EXERCISE DIRECTIONS: Could you restate word for word every line from the one containing "hfov_deg: 58.4" to the end of the records, and nothing else?

INPUT FOR THIS TASK:

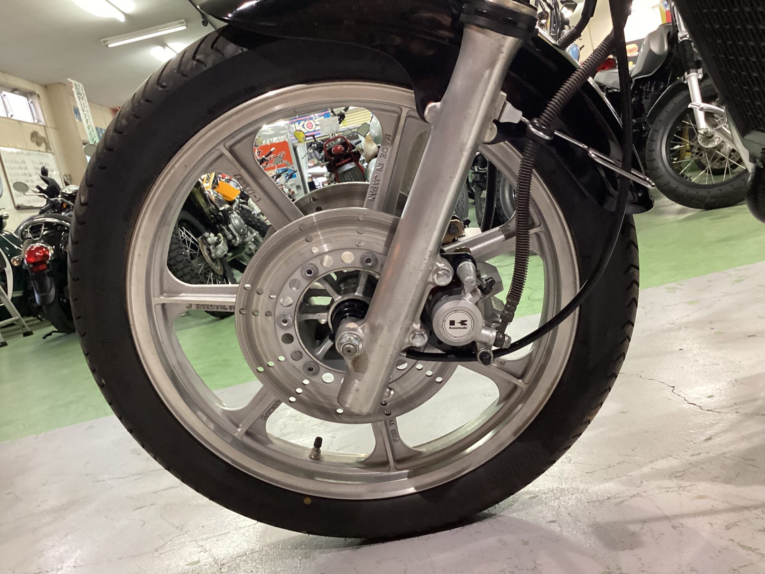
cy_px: 287
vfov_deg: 45.4
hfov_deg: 58.4
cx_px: 382
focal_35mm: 31
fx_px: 685
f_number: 2.4
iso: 250
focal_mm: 3.3
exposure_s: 1/40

THE COMPLETED TASK:
hfov_deg: 58.4
cx_px: 382
focal_35mm: 31
fx_px: 685
f_number: 2.4
iso: 250
focal_mm: 3.3
exposure_s: 1/40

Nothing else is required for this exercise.